Charles Henry Bellenden Ker (c.1785–1871) was an English barrister and legal reformer.

The son of John Bellenden Ker, he was born about 1785. As a young man, he was a patron of William Blake, though unwilling when it came to payment in 1810. Blake took some legal steps, and George Cumberland became involved.

Ker was called to the bar by the Society of Lincoln's Inn on 28 June 1814, and obtained a large practice as a conveyancer. Active in promoting parliamentary reform from 1830 to 1832, he was a member of the boundary commission, and contested Norwich unsuccessfully in the Whig interest.

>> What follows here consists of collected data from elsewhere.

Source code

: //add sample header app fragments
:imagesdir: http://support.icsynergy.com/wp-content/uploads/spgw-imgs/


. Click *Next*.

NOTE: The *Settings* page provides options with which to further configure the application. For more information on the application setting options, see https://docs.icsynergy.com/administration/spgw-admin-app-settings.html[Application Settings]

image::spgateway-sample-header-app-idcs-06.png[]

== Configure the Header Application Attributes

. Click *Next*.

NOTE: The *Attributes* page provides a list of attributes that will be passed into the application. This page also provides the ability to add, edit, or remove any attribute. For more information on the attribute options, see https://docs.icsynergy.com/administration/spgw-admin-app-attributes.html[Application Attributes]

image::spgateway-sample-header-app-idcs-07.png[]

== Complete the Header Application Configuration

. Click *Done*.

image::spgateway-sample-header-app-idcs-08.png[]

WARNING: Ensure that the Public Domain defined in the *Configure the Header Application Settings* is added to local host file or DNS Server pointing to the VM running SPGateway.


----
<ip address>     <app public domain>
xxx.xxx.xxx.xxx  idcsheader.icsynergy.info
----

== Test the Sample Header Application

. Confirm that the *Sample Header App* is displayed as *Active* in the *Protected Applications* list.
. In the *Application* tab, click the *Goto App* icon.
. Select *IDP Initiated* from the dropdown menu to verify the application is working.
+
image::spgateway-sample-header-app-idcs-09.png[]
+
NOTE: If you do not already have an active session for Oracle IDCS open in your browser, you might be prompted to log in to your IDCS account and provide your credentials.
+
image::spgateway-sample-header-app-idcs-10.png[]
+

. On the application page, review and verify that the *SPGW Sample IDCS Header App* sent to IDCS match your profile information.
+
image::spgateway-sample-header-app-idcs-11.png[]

Ker was a member of the Public Records Commission, and in 1833 he was appointed one of the royal commissioners to report on the expediency of digesting the criminal law and consolidating the other branches of the statute law. Some Bills for the amendment of the criminal law were based on the reports of the commission.

In 1845, with Hayes and Christie, Ker drew up for Lord-chancellor Lyndhurst a short Bill; it passed into an Act (8 & 9 Vict c 106) amending the law of real property. In 1853 Lord Cranworth appointed Ker head of a board nominated to consider the consolidation of the statute law, and when that board was replaced in 1854 by a Royal Commission, Ker became the leading working member. The action of the board and commission led to the revised edition of the statutes, the successive Statute Law Revision Acts, the issue of the chronological tables of the statute law, and to the Criminal Law Acts of 1861.